There are some responses to it here and here.
Here are some snippets of comments from Thomas Reese, S.J. (the first link above):
Pope Benedict's long awaited encyclical calls for a radical rethinking of economics so that it is guided not simply by profits but by "an ethics which is people-centered."
"Profit is useful if it serves as a means towards an end," he writes in Caritas in veritate (Charity in Truth), but "once profit becomes the exclusive goal, if it is produced by improper means and without the common good as its ultimate end, it risks destroying wealth and creating poverty."
Sounding like a union organizer, Benedict argues that "Lowering the level of protection accorded to the rights of workers, or abandoning mechanisms of wealth redistribution in order to increase the country's international competitiveness, hinder the achievement of lasting development."
Rather the goal should be decent employment for everyone, which "means work that expresses the essential dignity of every man and woman in the context of their particular society: work that is freely chosen, effectively associating workers, both men and women, with the development of their community; work that enables the worker to be respected and free from any form of discrimination; work that makes it possible for families to meet their needs and provide schooling for their children, without the children themselves being forced into labor; work that permits the workers to organize themselves freely, and to make their voices heard; work that leaves enough room for rediscovering one's roots at a personal, familial and spiritual level; work that guarantees those who have retired a decent standard of living."
The pope disagrees with those who believe that the economy should be free of government regulation. "The conviction that the economy must be autonomous, that it must be shielded from 'influences' of a moral character, has led man to abuse the economic process in a thoroughly destructive way," he writes. "In the long term, these convictions have led to economic, social and political systems that trample upon personal and social freedom, and are therefore unable to deliver the justice that they promise."
While Benedict acknowledges the role of the market, he emphasizes that "the social doctrine of the Church has unceasingly highlighted the importance of distributive justice and social justice for the market economy." He unflinchingly supports the "redistribution of wealth" when he talks about the role of government. "Grave imbalances are produced," he writes, "when economic action, conceived merely as an engine for wealth creation, is detached from political action, conceived as a means for pursuing justice through redistribution."
Although Benedict's emphasis in the encyclical is on the theological foundations of Catholic social teaching, amid the dense prose there are indications, as shown above, that he is to the left of almost every politician in America. What politician would casually refer to "redistribution of wealth" or talk of international governing bodies to regulate the economy? Who would call for increasing the percentage of GDP devoted to foreign aid? Who would call for the adoption of "new life-styles 'in which the quest for truth, beauty, goodness and communion with others for the sake of common growth are the factors which determine consumer choices, savings and investments'"?

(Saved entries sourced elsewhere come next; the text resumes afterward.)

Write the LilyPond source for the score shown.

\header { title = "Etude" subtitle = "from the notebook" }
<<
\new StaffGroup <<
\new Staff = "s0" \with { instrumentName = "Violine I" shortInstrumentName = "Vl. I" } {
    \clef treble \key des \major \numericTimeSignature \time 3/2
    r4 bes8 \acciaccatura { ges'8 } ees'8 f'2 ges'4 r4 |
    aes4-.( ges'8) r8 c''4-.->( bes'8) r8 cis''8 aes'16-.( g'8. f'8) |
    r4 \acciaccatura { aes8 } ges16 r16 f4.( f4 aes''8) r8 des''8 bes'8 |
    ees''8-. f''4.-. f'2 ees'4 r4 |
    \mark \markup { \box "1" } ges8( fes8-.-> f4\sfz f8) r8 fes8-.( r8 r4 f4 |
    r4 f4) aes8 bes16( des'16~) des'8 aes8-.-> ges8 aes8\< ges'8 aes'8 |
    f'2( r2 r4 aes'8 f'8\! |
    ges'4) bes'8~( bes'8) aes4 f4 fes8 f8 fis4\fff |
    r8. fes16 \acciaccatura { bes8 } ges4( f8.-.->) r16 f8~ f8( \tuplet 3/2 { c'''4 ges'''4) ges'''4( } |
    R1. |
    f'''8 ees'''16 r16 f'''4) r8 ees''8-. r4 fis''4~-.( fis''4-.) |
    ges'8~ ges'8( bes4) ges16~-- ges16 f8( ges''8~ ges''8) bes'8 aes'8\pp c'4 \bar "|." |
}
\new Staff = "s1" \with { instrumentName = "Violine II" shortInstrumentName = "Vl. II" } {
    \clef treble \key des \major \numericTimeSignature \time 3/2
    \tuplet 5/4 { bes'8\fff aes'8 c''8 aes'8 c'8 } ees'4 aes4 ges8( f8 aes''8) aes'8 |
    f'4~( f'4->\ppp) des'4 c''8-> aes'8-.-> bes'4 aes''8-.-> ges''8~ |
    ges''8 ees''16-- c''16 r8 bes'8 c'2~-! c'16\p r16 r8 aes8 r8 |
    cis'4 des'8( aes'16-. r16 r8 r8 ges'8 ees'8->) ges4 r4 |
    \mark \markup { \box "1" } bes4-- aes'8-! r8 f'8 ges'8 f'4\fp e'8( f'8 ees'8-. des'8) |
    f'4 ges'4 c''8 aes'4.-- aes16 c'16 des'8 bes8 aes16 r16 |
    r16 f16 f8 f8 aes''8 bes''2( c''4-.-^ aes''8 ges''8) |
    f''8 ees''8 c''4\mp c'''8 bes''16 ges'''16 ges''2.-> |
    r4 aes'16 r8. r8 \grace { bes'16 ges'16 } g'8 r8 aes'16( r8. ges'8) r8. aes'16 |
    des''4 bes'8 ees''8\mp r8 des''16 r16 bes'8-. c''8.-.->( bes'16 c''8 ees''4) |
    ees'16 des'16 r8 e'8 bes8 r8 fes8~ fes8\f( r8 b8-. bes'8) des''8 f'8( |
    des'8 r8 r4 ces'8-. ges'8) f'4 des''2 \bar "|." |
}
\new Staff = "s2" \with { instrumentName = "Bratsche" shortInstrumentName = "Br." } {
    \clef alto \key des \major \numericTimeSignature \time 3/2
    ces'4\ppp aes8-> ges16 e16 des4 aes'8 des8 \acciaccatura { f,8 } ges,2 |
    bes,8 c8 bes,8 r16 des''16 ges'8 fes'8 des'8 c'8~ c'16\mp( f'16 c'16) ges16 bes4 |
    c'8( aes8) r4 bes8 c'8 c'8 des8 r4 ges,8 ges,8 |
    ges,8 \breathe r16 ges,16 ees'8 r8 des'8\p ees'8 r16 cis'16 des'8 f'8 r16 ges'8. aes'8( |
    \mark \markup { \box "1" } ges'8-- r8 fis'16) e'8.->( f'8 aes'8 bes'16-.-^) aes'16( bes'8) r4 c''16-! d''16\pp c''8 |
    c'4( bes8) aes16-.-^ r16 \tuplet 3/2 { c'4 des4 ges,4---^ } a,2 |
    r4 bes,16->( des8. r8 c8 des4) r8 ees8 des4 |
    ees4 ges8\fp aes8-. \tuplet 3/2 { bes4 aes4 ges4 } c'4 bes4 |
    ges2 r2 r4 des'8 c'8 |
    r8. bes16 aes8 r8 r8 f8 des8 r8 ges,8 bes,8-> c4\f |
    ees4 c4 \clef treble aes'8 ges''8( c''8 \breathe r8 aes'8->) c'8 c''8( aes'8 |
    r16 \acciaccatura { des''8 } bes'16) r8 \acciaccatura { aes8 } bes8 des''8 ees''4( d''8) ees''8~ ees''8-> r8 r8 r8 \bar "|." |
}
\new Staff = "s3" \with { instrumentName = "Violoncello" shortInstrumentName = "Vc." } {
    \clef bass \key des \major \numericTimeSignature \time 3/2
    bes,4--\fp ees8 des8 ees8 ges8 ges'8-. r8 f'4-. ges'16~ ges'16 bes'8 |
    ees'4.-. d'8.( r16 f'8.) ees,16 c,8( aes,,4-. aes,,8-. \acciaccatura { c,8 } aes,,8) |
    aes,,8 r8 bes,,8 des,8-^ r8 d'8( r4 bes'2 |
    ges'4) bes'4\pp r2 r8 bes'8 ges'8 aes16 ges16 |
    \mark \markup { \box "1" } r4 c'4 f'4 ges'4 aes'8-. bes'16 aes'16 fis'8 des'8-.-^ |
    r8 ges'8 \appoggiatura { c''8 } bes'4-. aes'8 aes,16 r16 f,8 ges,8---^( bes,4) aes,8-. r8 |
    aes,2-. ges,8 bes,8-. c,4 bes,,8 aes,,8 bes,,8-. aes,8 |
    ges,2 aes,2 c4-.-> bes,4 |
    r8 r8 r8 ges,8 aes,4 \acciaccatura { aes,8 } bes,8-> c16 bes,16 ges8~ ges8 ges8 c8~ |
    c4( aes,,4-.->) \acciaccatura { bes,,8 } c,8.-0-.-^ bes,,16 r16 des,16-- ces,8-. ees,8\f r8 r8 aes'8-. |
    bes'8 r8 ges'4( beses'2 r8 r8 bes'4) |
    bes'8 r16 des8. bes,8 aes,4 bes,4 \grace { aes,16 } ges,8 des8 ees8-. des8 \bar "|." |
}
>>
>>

Has B16 moved left in response to the economic crisis? Or has he always promoted such redistributive economic policies?
On the issue of abortion, Anthony Stevens-Arroyo notes:
Caritas in Veritate makes two assertions that will limit its appeal to Catholic America. First, the issue of abortion is made one of many and removed from the center stage of political issues. The pope sidesteps the argument that the primary political concern of Catholicism is to abolish abortion. This will surprise folks outside the Church who have caricatured Catholicism as a Johnny-one-note on political issues. More importantly, this papal encyclical will disappoint the American Catholics - laity and clergy alike -- who have considered abortion as the intrinsic evil that compels all the church's political attention.

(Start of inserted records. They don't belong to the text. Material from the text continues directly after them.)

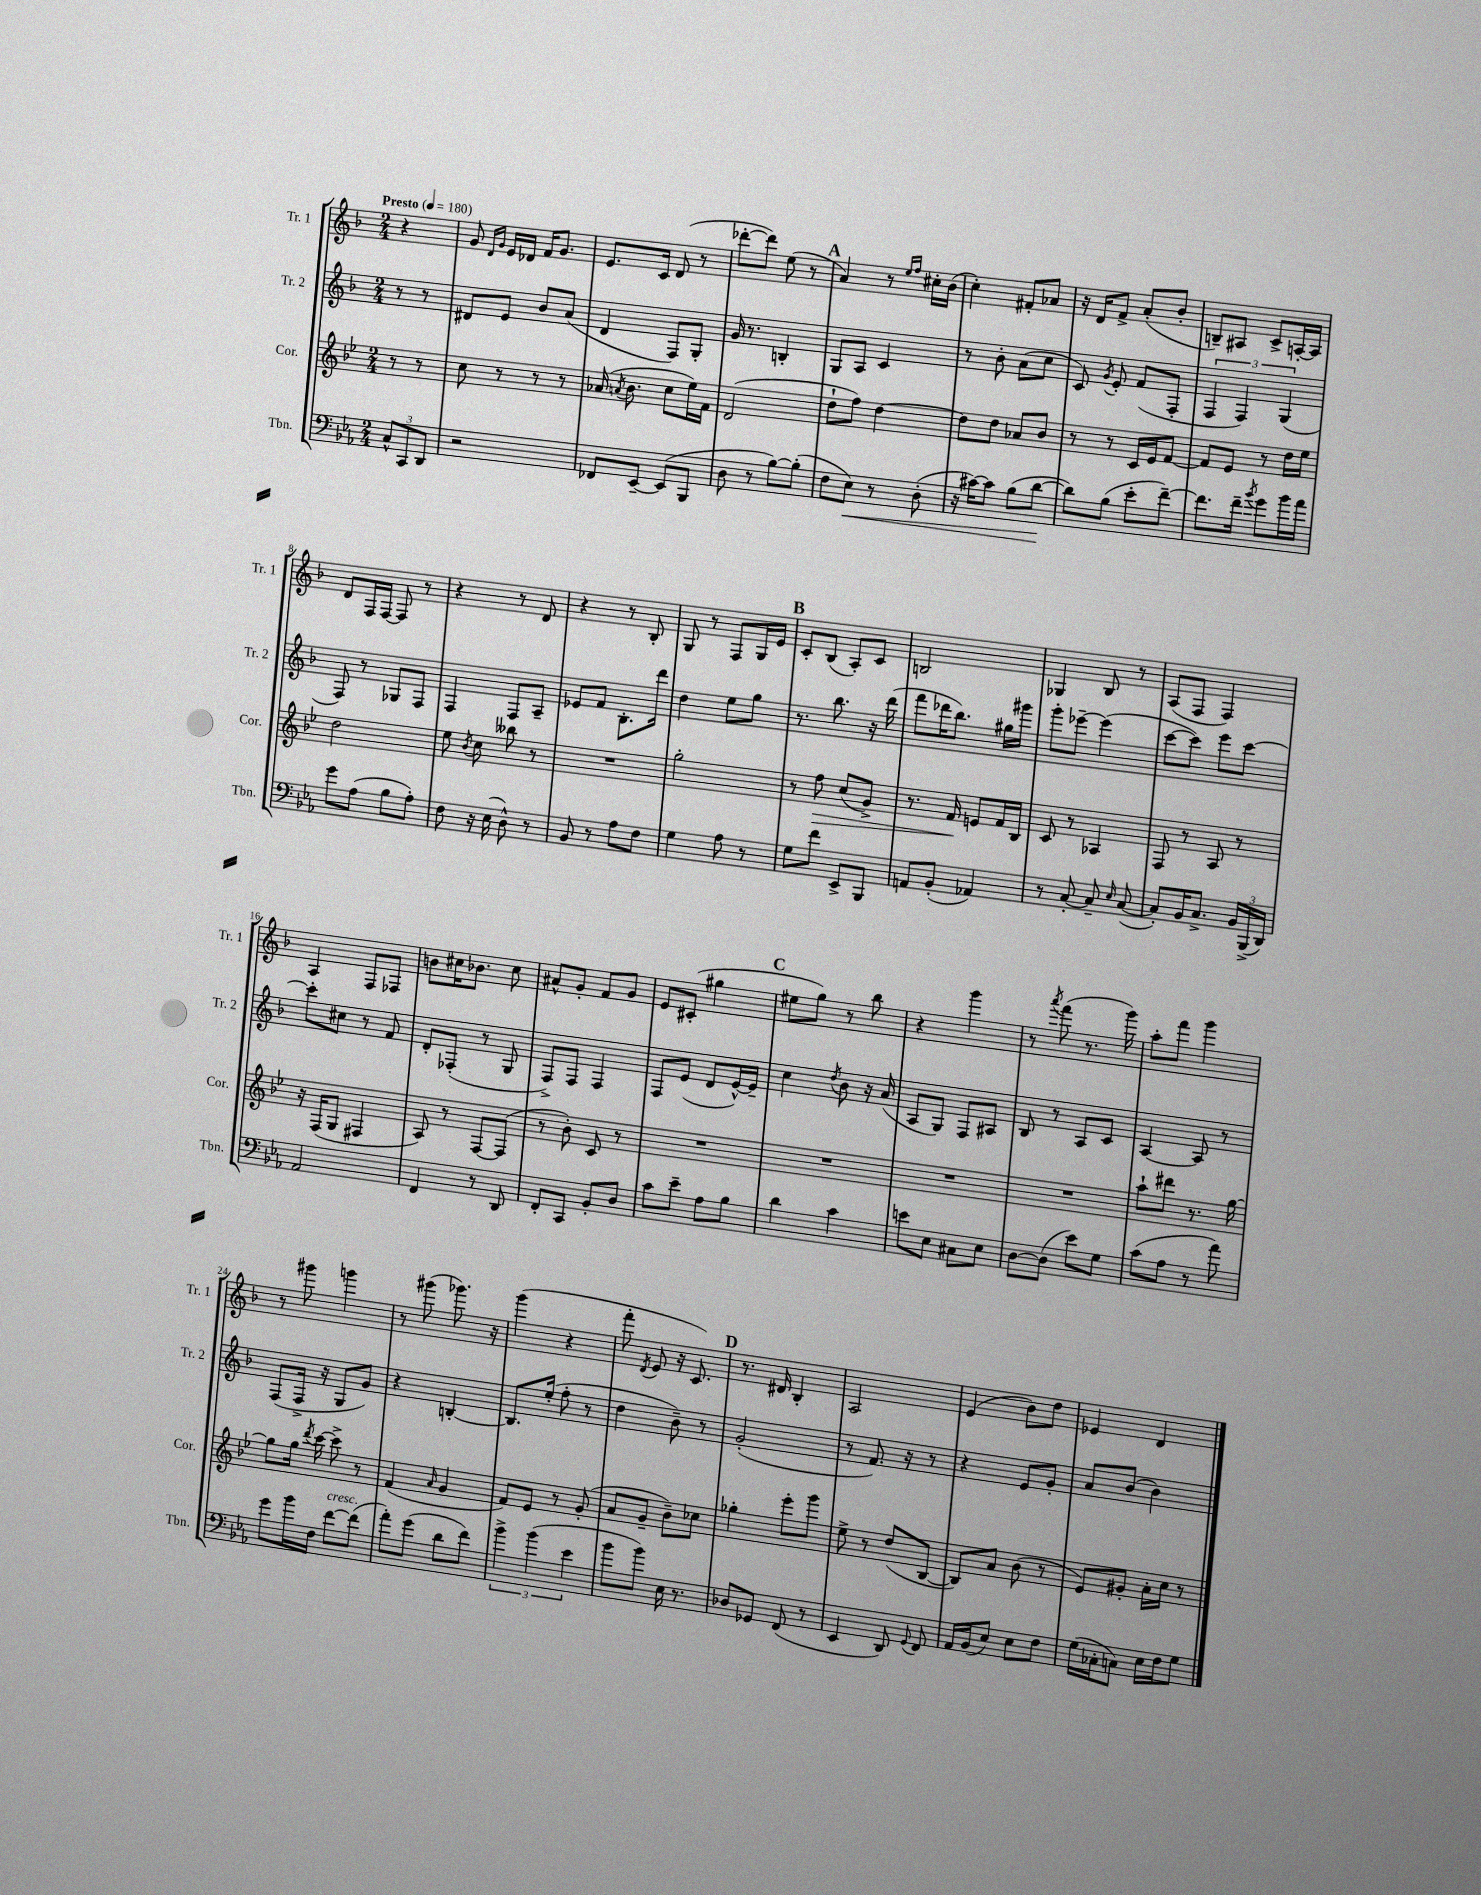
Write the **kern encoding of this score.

**kern	**kern	**kern	**kern
*staff4	*staff3	*staff2	*staff1
*clefF4	*clefG2	*clefG2	*clefG2
*k[b-e-a-]	*k[b-e-]	*k[b-]	*k[b-]
*M2/4	*M2/4	*M2/4	*M2/4
*MM180	*MM180	*MM180	*MM180
12C^^/L	8r	8r	4r
12CC/	.	.	.
.	8r	8r	.
12DD/J	.	.	.
=	=	=	=
2r	8cc\	8d#/L	8g/
.	.	.	16qqd/LL
.	.	.	16qqg/JJ
.	8r	8e/J	16e/LL
.	.	.	16d-/JJ
.	8r	8b-/L	16f/LK
.	.	.	8.g/J
.	8r	(8a/J	.
=	=	=	=
8FF-/L	(16a-/	4d/	8.e/L
.	8qa/	.	.
.	8.b-\	.	.
[8EE-~/J	.	.	.
.	.	.	16c/Jk
(8EE-/]L	8cc\L	8F/L)	(8d/
8BBB-/J	16ee-\L)	8G'/J	8r
.	16f\JJ	.	.
=	=	=	=
8D\	(2d/	16g/	[8ddd-'\L
.	.	8.r	.
8r	.	.	8ddd-\]J)
[8B-\L)	.	4B'/	(8ee\
(8B-'\]J	.	.	8r
=	=	=	=
8F\L	8dd`\L	8G/L	4a/)
8E-\J)	8ff\J)	8A/J	.
8r	[4dd\	4c/	8r
.	.	.	16qqee/LL
.	.	.	16qqff/JJ
(8D'\	.	.	16cc#'\LL
.	.	.	(16b-\JJ
=	=	=	=
16r	8dd\]L	8r	4cc'\)
[16c#\LK)	.	.	.
8c#\]J	8dd\J	8b-'\	.
(8B-\L	8a-/L	(8a\L	8f#'/L
[8d\J	8b-/J	8cc\J	8a-/J
=	=	=	=
8d\]L)	8r	8c/)	16r
.	.	.	16d/LK
.	.	8qg/	.
(8B-\J	8r	8e'/	8f^/J
8e-'\L	16c/LL	(8f/L	(8a'/L
.	16e-/J	.	.
[8f~\J)	[8f/J	8F'/J	8b-'/J
=	=	=	=
8.f\]L	8f/]L	6F/	8B~/L)
.	8e-/J	.	8A#/J
.	.	6F/)	.
16f~\Jk	.	.	.
8qb-/	.	.	.
8g\L	8r	.	8c^/L
.	.	(6G/	.
16b-\L	16dd\LL	.	[16A'/L
16a-\JJ	16ee-\JJ	.	16A/]JJ
=	=	=	=
8g\L	2dd\	8F/)	8d/L
(8A-\J	.	8r	16F/L
.	.	.	[16F/JJ
8B-\L	.	8G-/L	8F/]
8A-'\J)	.	8F/J	8r
=	=	=	=
8F\	8ee-\	4F/	4r
.	8qb-/	.	.
16r	8cc\	.	.
(16E-\	.	.	.
8D^^\)	8bb--\	8F/L	8r
8r	8r	8A~/J	8d/
=	=	=	=
8BB-/	2r	8e-/L	4r
8r	.	8f/J	.
8A-\L	.	8.B-'\L	8r
8F\J	.	.	8B-'/
.	.	16ddd\Jk	.
=	=	=	=
4G\	2gg'\	4dd\	8G/
.	.	.	8r
8A-\	.	8ee\L	8F/L
8r	.	8gg\J	16G/L
.	.	.	16e/JJ
=	=	=	=
8G\L	8r	8.r	8c'/L
8f\J	8ff\	.	(8B-/J
.	.	8.bb-\	.
8EE-^/L	(8cc/L	.	8A'/L)
8BBB-/J	8g^/J)	16r	8c/J
.	.	(16ddd\	.
=	=	=	=
8AA/L	8.r	8fff\L	2B/
(8BB-'/J	.	16ddd-\K	.
.	16f/	8.bb-\J)	.
4AA-/)	8e/L	.	.
.	16f/L	16gg#\LL	.
.	16B-/JJ	16ggg#\JJ	.
=	=	=	=
8r	8c/	8ggg'\L	4G-/
[8C'/	8r	[8eee-~\J	.
8C~/]	4A-/	(4eee-\]	8B-/
16qqE-/	.	.	.
([8C/	.	.	8r
=	=	=	=
8C'/]L)	8F/	[8ccc\L	(8A/L
16BB-/K	8r	8ccc\]J)	8F/J
8.C^/J	.	.	.
.	8A/	8eee\L	4F/)
24BB-/LL	8r	[8ccc\J	.
(24BBB-^/	.	.	.
24DD/JJ)	.	.	.
=	=	=	=
2AA-/	16r	8ccc'\]L	4A/
.	(16F/LK	.	.
.	8G/J	8cc#\J	.
.	4F#/	8r	8F/L
.	.	8f/	8F-/J
=	=	=	=
4FF/	8A/)	8d'/L	8b\L
.	8r	(8F-'/J	16cc#\K
.	.	.	8.b-\J
8r	[8F/L	8r	.
8DD/	(8F/]J	8G/	8cc#\
=	=	=	=
8FF'/L	8r	8F^/L)	8a#^^/L
8CC/J	8b-'\)	8F/J	8g'/J
8BB-'/L	8c/	4F/	8f/L
8D/J	8r	.	8g/J
=	=	=	=
8c\L	2r	8F/L	8e/L
8e-~\J	.	(8e/J	(8c#'/J
8A-\L	.	8d/L	4gg#\
8B-\J	.	[16e^^/L)	.
.	.	16e~/]JJ	.
=	=	=	=
4d\	2r	4cc\	8ee#\L
.	.	.	8gg\J)
.	.	8qdd/	.
4c\	.	8b-\	8r
.	.	16r	8bb-\
.	.	(16a/	.
=	=	=	=
8e\L	2r	8A/L	4r
8E-\J	.	8G/J)	.
8C#\L	.	8F/L	4ggg\
8E-\J	.	8A#/J	.
=	=	=	=
[8D\L	2r	8B-/	8r
.	.	.	8qaaa/
(8D\]J	.	8r	(8fff\
8e-\L)	.	8A/L	8.r
8G\J	.	8c/J	.
.	.	.	16ggg\)
=	=	=	=
(8c\L	8aa`\L	[4A/	8aa'\L
8A-\J	8ddd#\J	.	8fff\J
8r	8.r	8A/]	4ggg\
8a-\)	.	8r	.
.	[16gg\	.	.
=	=	=	=
8g\L	8gg\]L	(8F/L	8r
16b-\L	16gg\Jk	16F^/Jk	8ggg#\
.	8qddd/	.	.
16F\JJ	[16ccc\	16r	.
[8f\L	8ccc^\]	8G/L	4ggg\
(8f\]J	8r	8g/J)	.
=	=	=	=
8a-'\L)	(4f/	4r	8r
(8g\J	.	.	(8ggg#\
.	16qqa/	.	.
8d\L	4g/	[4B'/	8.ggg-\)
8f\J)	.	.	.
.	.	.	16r
=	=	=	=
6b-^\	8f/L)	8.B/]L	(4ggg\
.	8e-/J	.	.
(6b-\	.	.	.
.	.	(16ee'/Jk	.
.	8r	8ff'\	4r
6e-\	.	.	.
.	(8g'/	8r	.
=	=	=	=
8b-\L	8a/L	4dd\	8fff'\
.	.	.	8qd/
8b-\J)	8g~/J	.	8e/
16E-\	8b-~\L)	8b-~\)	16r
8.r	.	.	8.c/)
.	8cc-\J	8r	.
=	=	=	=
8D-/L	4gg-'\	(2g'/	8.r
8GG-/J	.	.	.
.	.	.	16d#/
(8FF/	8eee-'\L	.	4B-'/
8r	8ggg\J	.	.
=	=	=	=
4EE-/	8ee-^\	8r	2A/
.	8r	8.f/)	.
8DD/)	(8dd/L	.	.
.	.	16r	.
8qqGG/	.	.	.
8FF/	[8B-/J	8r	.
=	=	=	=
16AA-/LL	8B-/]L)	4r	(4e/
(16BB-/J	.	.	.
8E-/J)	8a/J	.	.
8E-\L	(8b-\	8e/L	8b-\L)
8F\J	8r	8g'/J	8dd\J
=	=	=	=
(16G\LL	8e-/L)	8a/L	4e-/
16C-'\J	.	.	.
8C\J)	8g#'/J	(8b-/J	.
16E-\LL	16a'\LL	4b-\)	4d/
16F\J	16cc\JJ	.	.
8G\J	8r	.	.
==	==	==	==
*-	*-	*-	*-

I am not suggesting that the encyclical revokes Catholic opposition to abortion (see #28). However, the pontiff contextualizes pro-life teaching by calling for remedies to the socio-economic causes of abortion, and much of the encyclical is dedicated to various aspects of how to end poverty and uplift the world's population with ample food, clean water, educational opportunities and the like (#43-51). Catholic Democrats will rightly consider this papal document to legitimize their alternative approach to Pro-life politics over the abortion-only policies that sounded very "Republican Party." Thus, the current divide in Catholic America will not be bridged with this instruction from Benedict XVI. In fact, the pope gives ammunition to the pro-life Democrats in their effort to reduce the number of abortions by addressing larger social issues.
Arroyo is rather pessimistic about the new encyclical flying in Catholic America (symbolized by Peoria--I have a lot of friends in Peoria!), but summarizes it as follows:
The pope says governments should redistribute wealth to sustain domestic social services and whenever granting international aid. Unions are to be encouraged (#22, 25), immigrant workers are to be respected (#25), and the profit motive must be subordinated to morality and social justice (#35-37). The redistribution of wealth and energy with emphasis upon the quality of life fits the European context of a mostly Socialist economy better than the current economic structures of the United States. The culprits in a global economy, according to the pope are Capitalism and secularism (#37-38).
This might be one of the few times I am drawn into agreement with the current pope on something.